### TEXTO PARA LEER:
****************

Doña Pilar había adoptado al pie de baptisterio el nombre hispánico de la advocación mariana zaragozana, a quien se habían encomendado los frailes para espantar las flechas de los ayamanes, enemigos acérrimos de los aborígenes de la zona. Al ser nieta del gran diao de los caquetíos de Coro, del que tomó el apellido, Pilarica tenía gran influencia entre los súbditos de la Monarquía, cristianos e indios de aquellos campos feraces. Por línea materna, descendía ella de la india Catalina Guaidó y don Felipe de Utre, el último de los Bélzares. Por órdenes del obispo Gonzalo de Angulo, había sido educada en la Fe y había aprendido castellano y latín, por lo que les servía a los frailes de intérprete para esparcir el evangelio entre los suyos.

Aunque María del Pilar Manaure y Guaidó (1600-1632) no llegó a convertirse en la primera madre fundadora de ninguna congregación indígena de la Venezuela Española, sí consiguió que las feligreses de su nación dejaran el uso del tabaco y del chimó con fines idólatras, y que se vistieran decorosamente para ir a misa, sin mostrar las partes pudendas, tal como lo reseñan los primeros en visitar esas tierras ribereñas del Yaracuy. Aún siendo moza, se estableció en una casona –que llamaban el Convento– ubicada a una legua de las montañas de Quibayo. Junto a un par de seguidoras –Rosa Josefa y Servidea–, Pilar se dedicaba a enseñar a leer el catecismo a los niños realengos; era consultada para orientación salvífica, por lo que el vulgo le otorgó el título de «sor» y fue reconocida como «faculta» en plantas medicinales y oraciones milagrosas para la cura de la culebrilla, el tabardillo y la vesania.

****************

### EJERCICIO:
Prolonga, por favor, el texto sobre María del Pilar Manaure y Guaidó a partir de su última oración.

### SECCIÓN DE DATOS:
****************

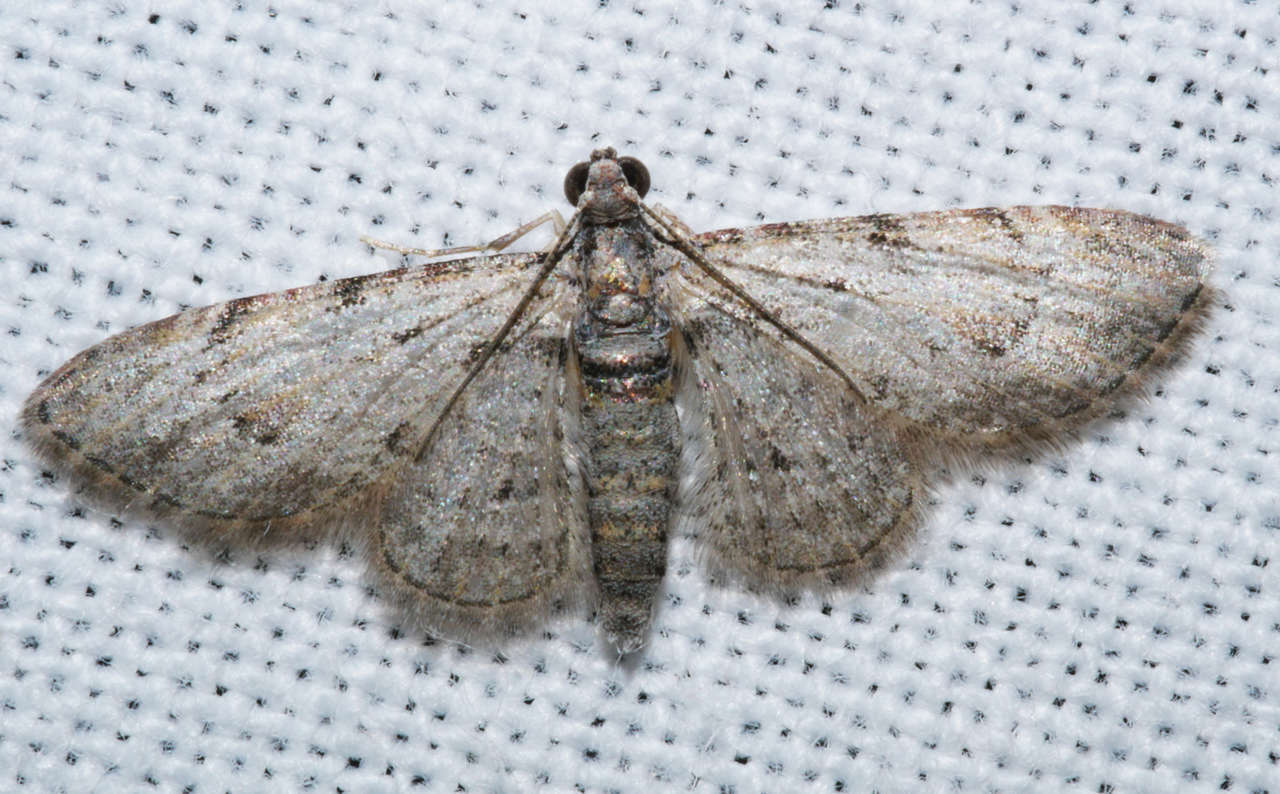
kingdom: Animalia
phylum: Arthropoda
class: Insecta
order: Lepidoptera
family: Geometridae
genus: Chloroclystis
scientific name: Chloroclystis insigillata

****************

### RESPUESTA:
En las Crónicas de Indias del siglo XVII, el nombre de sor Pilar Manaure y Guaidó no aparece explícito y su saga quedó oculta y ninguneada, pero quedó viva en la memoria popular. Este silencio se debió, no a causa de ninguna prohibición por parte del Santo Oficio ni de una Corona supeditada a la superchería papista, ni por tirria canónica de las monjas concepciones de la vecina Nueva Valencia, ni por misoginia ni racismo de aquellos frailes que reportaron la vida provincial en sus cartas al Rey, como Pedro de Aguado, Bartolomé Tomás Rico o Toribio de Motolinía, sino –verum dicatur– simplemente porque ella JAMÁS EXISTIÓ… Porque los estoy jo…robando.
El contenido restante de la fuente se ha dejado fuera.